The request = Put every line of the records below into a Markdown table with two columns, Row and Line. Number the rows in order and omit blank lines.
=== Record list ===
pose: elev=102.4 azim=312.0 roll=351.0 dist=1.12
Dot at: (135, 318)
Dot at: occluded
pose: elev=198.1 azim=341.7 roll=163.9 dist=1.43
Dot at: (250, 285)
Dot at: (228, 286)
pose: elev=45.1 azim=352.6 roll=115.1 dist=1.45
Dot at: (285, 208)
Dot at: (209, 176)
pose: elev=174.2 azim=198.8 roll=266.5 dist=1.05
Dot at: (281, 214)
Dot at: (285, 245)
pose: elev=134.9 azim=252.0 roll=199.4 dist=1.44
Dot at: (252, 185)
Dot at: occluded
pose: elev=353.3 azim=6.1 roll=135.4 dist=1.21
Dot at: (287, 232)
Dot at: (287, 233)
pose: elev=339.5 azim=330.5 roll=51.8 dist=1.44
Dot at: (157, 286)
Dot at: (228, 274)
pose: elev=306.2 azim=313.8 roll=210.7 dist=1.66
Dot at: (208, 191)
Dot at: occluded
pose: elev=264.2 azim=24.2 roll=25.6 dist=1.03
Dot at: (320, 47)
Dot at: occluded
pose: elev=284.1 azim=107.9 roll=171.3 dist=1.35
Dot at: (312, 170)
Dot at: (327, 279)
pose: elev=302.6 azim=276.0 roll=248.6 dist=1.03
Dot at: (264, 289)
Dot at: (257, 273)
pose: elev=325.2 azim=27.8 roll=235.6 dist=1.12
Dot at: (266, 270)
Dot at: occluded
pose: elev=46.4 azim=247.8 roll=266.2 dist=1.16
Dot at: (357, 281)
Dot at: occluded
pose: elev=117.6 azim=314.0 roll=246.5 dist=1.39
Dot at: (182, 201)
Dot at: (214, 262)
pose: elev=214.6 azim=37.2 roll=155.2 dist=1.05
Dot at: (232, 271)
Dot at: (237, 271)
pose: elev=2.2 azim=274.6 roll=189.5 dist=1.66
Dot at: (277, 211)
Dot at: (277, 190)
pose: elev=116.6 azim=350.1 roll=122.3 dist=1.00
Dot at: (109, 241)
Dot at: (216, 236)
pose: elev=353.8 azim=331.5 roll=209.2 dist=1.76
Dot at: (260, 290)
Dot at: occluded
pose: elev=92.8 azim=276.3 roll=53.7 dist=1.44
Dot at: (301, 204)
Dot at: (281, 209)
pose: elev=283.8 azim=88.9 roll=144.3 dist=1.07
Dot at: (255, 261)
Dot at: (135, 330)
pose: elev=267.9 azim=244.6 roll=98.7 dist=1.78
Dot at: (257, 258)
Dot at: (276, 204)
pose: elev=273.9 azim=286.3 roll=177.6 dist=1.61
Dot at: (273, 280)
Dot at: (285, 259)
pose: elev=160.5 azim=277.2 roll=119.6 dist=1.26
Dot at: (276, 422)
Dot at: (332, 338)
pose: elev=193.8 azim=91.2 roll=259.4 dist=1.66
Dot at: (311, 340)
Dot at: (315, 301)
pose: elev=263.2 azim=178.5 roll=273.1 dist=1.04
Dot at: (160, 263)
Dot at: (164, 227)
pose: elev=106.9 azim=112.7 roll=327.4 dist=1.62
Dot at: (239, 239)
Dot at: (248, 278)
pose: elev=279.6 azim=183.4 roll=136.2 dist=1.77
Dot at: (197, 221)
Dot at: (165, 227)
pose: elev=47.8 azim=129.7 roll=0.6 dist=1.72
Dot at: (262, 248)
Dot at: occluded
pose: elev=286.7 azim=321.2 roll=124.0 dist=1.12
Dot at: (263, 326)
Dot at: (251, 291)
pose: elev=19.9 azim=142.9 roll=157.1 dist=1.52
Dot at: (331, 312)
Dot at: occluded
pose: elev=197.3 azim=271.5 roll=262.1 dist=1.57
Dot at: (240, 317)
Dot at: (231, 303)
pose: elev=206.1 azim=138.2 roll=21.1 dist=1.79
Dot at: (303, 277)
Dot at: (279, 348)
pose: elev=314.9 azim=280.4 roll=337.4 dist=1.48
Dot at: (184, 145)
===
Correct output =
| Row | Line |
|---|---|
| 1 | pose: elev=102.4 azim=312.0 roll=351.0 dist=1.12 |
| 2 | Dot at: (135, 318) |
| 3 | Dot at: occluded |
| 4 | pose: elev=198.1 azim=341.7 roll=163.9 dist=1.43 |
| 5 | Dot at: (250, 285) |
| 6 | Dot at: (228, 286) |
| 7 | pose: elev=45.1 azim=352.6 roll=115.1 dist=1.45 |
| 8 | Dot at: (285, 208) |
| 9 | Dot at: (209, 176) |
| 10 | pose: elev=174.2 azim=198.8 roll=266.5 dist=1.05 |
| 11 | Dot at: (281, 214) |
| 12 | Dot at: (285, 245) |
| 13 | pose: elev=134.9 azim=252.0 roll=199.4 dist=1.44 |
| 14 | Dot at: (252, 185) |
| 15 | Dot at: occluded |
| 16 | pose: elev=353.3 azim=6.1 roll=135.4 dist=1.21 |
| 17 | Dot at: (287, 232) |
| 18 | Dot at: (287, 233) |
| 19 | pose: elev=339.5 azim=330.5 roll=51.8 dist=1.44 |
| 20 | Dot at: (157, 286) |
| 21 | Dot at: (228, 274) |
| 22 | pose: elev=306.2 azim=313.8 roll=210.7 dist=1.66 |
| 23 | Dot at: (208, 191) |
| 24 | Dot at: occluded |
| 25 | pose: elev=264.2 azim=24.2 roll=25.6 dist=1.03 |
| 26 | Dot at: (320, 47) |
| 27 | Dot at: occluded |
| 28 | pose: elev=284.1 azim=107.9 roll=171.3 dist=1.35 |
| 29 | Dot at: (312, 170) |
| 30 | Dot at: (327, 279) |
| 31 | pose: elev=302.6 azim=276.0 roll=248.6 dist=1.03 |
| 32 | Dot at: (264, 289) |
| 33 | Dot at: (257, 273) |
| 34 | pose: elev=325.2 azim=27.8 roll=235.6 dist=1.12 |
| 35 | Dot at: (266, 270) |
| 36 | Dot at: occluded |
| 37 | pose: elev=46.4 azim=247.8 roll=266.2 dist=1.16 |
| 38 | Dot at: (357, 281) |
| 39 | Dot at: occluded |
| 40 | pose: elev=117.6 azim=314.0 roll=246.5 dist=1.39 |
| 41 | Dot at: (182, 201) |
| 42 | Dot at: (214, 262) |
| 43 | pose: elev=214.6 azim=37.2 roll=155.2 dist=1.05 |
| 44 | Dot at: (232, 271) |
| 45 | Dot at: (237, 271) |
| 46 | pose: elev=2.2 azim=274.6 roll=189.5 dist=1.66 |
| 47 | Dot at: (277, 211) |
| 48 | Dot at: (277, 190) |
| 49 | pose: elev=116.6 azim=350.1 roll=122.3 dist=1.00 |
| 50 | Dot at: (109, 241) |
| 51 | Dot at: (216, 236) |
| 52 | pose: elev=353.8 azim=331.5 roll=209.2 dist=1.76 |
| 53 | Dot at: (260, 290) |
| 54 | Dot at: occluded |
| 55 | pose: elev=92.8 azim=276.3 roll=53.7 dist=1.44 |
| 56 | Dot at: (301, 204) |
| 57 | Dot at: (281, 209) |
| 58 | pose: elev=283.8 azim=88.9 roll=144.3 dist=1.07 |
| 59 | Dot at: (255, 261) |
| 60 | Dot at: (135, 330) |
| 61 | pose: elev=267.9 azim=244.6 roll=98.7 dist=1.78 |
| 62 | Dot at: (257, 258) |
| 63 | Dot at: (276, 204) |
| 64 | pose: elev=273.9 azim=286.3 roll=177.6 dist=1.61 |
| 65 | Dot at: (273, 280) |
| 66 | Dot at: (285, 259) |
| 67 | pose: elev=160.5 azim=277.2 roll=119.6 dist=1.26 |
| 68 | Dot at: (276, 422) |
| 69 | Dot at: (332, 338) |
| 70 | pose: elev=193.8 azim=91.2 roll=259.4 dist=1.66 |
| 71 | Dot at: (311, 340) |
| 72 | Dot at: (315, 301) |
| 73 | pose: elev=263.2 azim=178.5 roll=273.1 dist=1.04 |
| 74 | Dot at: (160, 263) |
| 75 | Dot at: (164, 227) |
| 76 | pose: elev=106.9 azim=112.7 roll=327.4 dist=1.62 |
| 77 | Dot at: (239, 239) |
| 78 | Dot at: (248, 278) |
| 79 | pose: elev=279.6 azim=183.4 roll=136.2 dist=1.77 |
| 80 | Dot at: (197, 221) |
| 81 | Dot at: (165, 227) |
| 82 | pose: elev=47.8 azim=129.7 roll=0.6 dist=1.72 |
| 83 | Dot at: (262, 248) |
| 84 | Dot at: occluded |
| 85 | pose: elev=286.7 azim=321.2 roll=124.0 dist=1.12 |
| 86 | Dot at: (263, 326) |
| 87 | Dot at: (251, 291) |
| 88 | pose: elev=19.9 azim=142.9 roll=157.1 dist=1.52 |
| 89 | Dot at: (331, 312) |
| 90 | Dot at: occluded |
| 91 | pose: elev=197.3 azim=271.5 roll=262.1 dist=1.57 |
| 92 | Dot at: (240, 317) |
| 93 | Dot at: (231, 303) |
| 94 | pose: elev=206.1 azim=138.2 roll=21.1 dist=1.79 |
| 95 | Dot at: (303, 277) |
| 96 | Dot at: (279, 348) |
| 97 | pose: elev=314.9 azim=280.4 roll=337.4 dist=1.48 |
| 98 | Dot at: (184, 145) |